§ **RECORDS TO PROCESS**:
- - -

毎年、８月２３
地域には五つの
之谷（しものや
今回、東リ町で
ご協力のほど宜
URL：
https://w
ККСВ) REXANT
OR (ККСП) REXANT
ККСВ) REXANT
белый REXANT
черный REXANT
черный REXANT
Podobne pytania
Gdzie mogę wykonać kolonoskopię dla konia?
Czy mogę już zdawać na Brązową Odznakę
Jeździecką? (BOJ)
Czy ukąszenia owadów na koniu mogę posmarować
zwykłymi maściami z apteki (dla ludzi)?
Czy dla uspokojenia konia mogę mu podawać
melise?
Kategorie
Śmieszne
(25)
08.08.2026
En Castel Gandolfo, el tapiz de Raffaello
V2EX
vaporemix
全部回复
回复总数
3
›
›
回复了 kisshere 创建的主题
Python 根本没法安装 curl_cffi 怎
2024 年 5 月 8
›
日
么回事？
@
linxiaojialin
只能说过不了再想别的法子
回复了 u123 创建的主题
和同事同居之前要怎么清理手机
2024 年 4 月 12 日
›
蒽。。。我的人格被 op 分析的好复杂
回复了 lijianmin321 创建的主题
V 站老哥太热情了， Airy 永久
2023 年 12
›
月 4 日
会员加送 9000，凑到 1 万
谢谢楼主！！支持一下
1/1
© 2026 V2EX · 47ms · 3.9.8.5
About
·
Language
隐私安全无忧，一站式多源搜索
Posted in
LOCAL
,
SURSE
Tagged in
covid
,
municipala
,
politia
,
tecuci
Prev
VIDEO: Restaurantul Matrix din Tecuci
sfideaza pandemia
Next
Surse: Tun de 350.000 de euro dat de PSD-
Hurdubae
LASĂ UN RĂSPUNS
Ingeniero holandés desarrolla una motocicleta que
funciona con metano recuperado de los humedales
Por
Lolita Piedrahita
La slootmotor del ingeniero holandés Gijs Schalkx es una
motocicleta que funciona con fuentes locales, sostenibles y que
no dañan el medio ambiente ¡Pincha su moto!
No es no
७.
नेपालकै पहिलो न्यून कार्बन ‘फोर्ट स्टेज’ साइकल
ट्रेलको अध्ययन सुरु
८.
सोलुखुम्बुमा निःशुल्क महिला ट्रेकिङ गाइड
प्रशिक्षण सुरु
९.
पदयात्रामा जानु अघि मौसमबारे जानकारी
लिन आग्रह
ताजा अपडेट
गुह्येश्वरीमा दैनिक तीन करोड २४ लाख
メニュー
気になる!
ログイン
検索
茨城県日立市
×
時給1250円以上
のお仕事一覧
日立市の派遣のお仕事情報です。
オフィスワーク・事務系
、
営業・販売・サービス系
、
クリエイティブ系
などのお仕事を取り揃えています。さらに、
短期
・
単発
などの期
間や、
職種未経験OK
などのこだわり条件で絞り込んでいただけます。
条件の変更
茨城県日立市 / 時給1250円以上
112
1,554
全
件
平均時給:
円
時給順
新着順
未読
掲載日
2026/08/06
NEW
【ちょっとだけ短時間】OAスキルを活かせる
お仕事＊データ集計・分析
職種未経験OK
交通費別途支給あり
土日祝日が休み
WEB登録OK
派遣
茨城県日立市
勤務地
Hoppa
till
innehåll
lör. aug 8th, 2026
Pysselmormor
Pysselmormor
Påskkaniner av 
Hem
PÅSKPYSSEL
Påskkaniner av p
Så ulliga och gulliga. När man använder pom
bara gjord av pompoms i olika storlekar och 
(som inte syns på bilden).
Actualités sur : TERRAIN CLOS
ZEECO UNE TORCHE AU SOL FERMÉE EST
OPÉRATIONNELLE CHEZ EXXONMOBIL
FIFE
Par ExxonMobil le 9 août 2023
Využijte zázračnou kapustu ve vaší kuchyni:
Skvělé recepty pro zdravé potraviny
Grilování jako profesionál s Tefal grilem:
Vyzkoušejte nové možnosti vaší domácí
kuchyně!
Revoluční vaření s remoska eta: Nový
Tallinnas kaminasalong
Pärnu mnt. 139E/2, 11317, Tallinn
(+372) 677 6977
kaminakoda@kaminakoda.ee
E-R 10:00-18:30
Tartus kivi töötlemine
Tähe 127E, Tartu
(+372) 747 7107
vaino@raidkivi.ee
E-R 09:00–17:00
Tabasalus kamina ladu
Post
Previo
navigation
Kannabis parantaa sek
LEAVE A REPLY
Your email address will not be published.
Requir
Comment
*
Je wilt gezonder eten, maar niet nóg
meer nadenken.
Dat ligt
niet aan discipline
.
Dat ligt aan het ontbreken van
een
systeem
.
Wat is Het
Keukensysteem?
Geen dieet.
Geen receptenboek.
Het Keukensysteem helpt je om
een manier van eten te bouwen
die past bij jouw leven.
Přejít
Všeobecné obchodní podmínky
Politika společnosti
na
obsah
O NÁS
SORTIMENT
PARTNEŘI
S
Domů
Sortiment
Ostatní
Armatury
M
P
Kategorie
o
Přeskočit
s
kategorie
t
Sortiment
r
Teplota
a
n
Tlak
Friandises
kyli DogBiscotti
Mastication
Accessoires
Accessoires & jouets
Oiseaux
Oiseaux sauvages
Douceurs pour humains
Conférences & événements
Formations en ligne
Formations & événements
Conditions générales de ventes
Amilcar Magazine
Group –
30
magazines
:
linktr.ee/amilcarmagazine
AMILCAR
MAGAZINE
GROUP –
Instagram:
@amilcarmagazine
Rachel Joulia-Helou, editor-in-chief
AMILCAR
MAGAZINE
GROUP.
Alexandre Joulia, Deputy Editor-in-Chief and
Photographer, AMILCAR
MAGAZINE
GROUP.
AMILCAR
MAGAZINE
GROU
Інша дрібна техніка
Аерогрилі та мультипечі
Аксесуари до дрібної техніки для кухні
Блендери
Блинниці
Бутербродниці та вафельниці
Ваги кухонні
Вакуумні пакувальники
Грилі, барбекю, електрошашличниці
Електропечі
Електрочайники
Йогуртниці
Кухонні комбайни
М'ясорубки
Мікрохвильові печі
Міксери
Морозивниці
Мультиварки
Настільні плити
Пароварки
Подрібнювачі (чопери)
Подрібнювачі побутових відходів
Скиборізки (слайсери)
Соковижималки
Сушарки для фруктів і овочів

- - -

From the records above, copy each line in which the string "funciona" occurs.

§ **SOLUTION TO THIS EXERCISE**:
funciona con metano recuperado de los humedales
motocicleta que funciona con fuentes locales, sostenibles y que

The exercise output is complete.